I bimbi stavano trascorrendo qualche ora di svago insieme alle famiglie in una calda giornata estiva a Brescia: un’attività frequente, che tutti hanno nei propri ricordi d’infanzia. La madre del piccolo, che si trovava lì e che non ha perso di vista il figlio nemmeno per un momento, non appena si è accorta di quanto stava succedendo è accorsa a salvare il bambino, che nel frattempo veniva strattonato con violenza dallo straniero. Con la forza della disperazione è riuscita a strappare il piccolo dalle mani dell’aggressore.
In suo soccorso è accorso un passante, che ha assistito a tutta la scena e non ha pensato un attimo a intervenire in aiuto della donna. Tra i due è esplosa una violenta colluttazione, durante la quale il soccorritore, non senza fatica, è riuscito a immobilizzare il nigeriano fino all’arrivo degli agenti della Polizia di Stato che lo hanno preso in consegna. Il suo intervento è stato fondamentale, non solo perché altrimenti l’uomo sarebbe, probabilmente, riuscito a scappare ma anche perché le conseguenze sarebbero potute essere ben più gravi durante l’aggressione.
Portato in Questura, gli agenti lo hanno identificato e hanno scoperto che era già noto per precedenti di droga. Durante l’arresto ha calciato e cercato di prendere a pugni i poliziotti. Per lui l’accusa è di lesioni personali aggravate e resistenza e violenza a pubblico ufficiale: vista la gravità dei fatti e i precedenti, il questore Paolo Sartori ha disposto per lui la revoca del permesso di soggiorno come provvedimento propedeutico all’espulsione dal Paese al termine del procedimento giudiziario.

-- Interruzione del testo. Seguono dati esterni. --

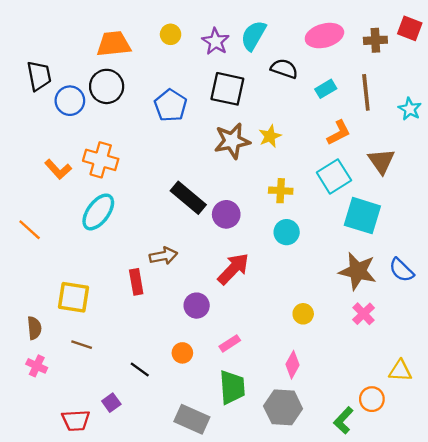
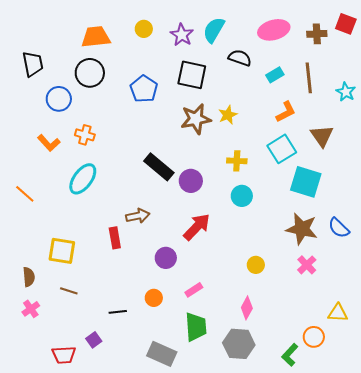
blue circle: (70, 101) -> (59, 99), moved
orange cross: (101, 160) -> (85, 135), size x0.7
pink cross: (37, 366) -> (31, 309), turned 30
black line: (140, 369) -> (118, 312), turned -42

“Ancora un gravissimo e violento episodio criminale che ha visto nel ruolo di protagonista un pregiudicato, il quale non ha esitato dapprima a tentare di strangolare due bambini per poi aggredire le persone giunte in loro soccorso e reagire con violenza a calci e pugni nei confronti dei Poliziotti”, ha dichiarato il questore, sottolineando che “quello della violenza generalizzata è un fenomeno delinquenziale nei confronti del quale l’ intervento delle Forze dell’Ordine serve ad interromperne gli effetti e ad assicurare alla Giustizia i responsabili, ma che, per la sua stessa natura, necessità di una ben più profonda analisi sociologica, allo scopo di individuarne le cause e ad adottare strategie efficaci a prevenire le molteplici espressioni”.